Wie sieht nun die Antwort des Fachmannes auf Wünsche dieser Kunden aus. Bzw. wie könnte sie aussehen, um geschmacklich ins Schwarze zu treffen. Das Studiobeispiel zeigt es:

Aus dem Programm werksseitig vormontierter Duschkabinen "Riva" von Kermi: Die Echtglas-Schwingtür. Die Duschwanne "1930" von Hoesch besitzt vier Ablageecken.
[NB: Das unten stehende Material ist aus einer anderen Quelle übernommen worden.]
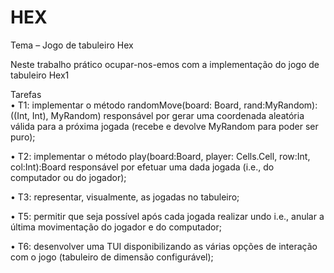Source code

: # HEX

Tema – Jogo de tabuleiro Hex

Neste trabalho prático ocupar-nos-emos com a implementação do jogo de tabuleiro Hex1

Tarefas  
 • T1: implementar o método randomMove(board: Board, rand:MyRandom):((Int, Int), MyRandom) responsável por gerar uma coordenada aleatória válida para a próxima jogada (recebe e devolve MyRandom para poder ser puro);

• T2: implementar o método play(board:Board, player: Cells.Cell, row:Int, col:Int):Board responsável por efetuar uma dada jogada (i.e., do computador ou do jogador);

• T3: representar, visualmente, as jogadas no tabuleiro;

• T5: permitir que seja possível após cada jogada realizar undo i.e., anular a última movimentação do jogador e do computador;

• T6: desenvolver uma TUI disponibilizando as várias opções de interação com o jogo (tabuleiro de dimensão configurável);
Badbestimmend und zentrales Herzstück ist der Waschtisch. Mit ihm setzt sich ein interessantes Spiel der unterschiedlichen Formen in Szene. Als "neue programmatische Sichtweise vom Leben im Bad" bezeichnet der Hersteller Duravit die Serie "Lavillette", die nach einem Entwurf des Designers Dieter Sieger entstanden ist. Und fürwahr - die kontrapunktartige und dennoch harmonische Kombination von Kreis, Rechteck und asymmetrischem Keil präsentiert sich als optische Revolution, die sich bewußt vom Alltagseinerlei abhebt.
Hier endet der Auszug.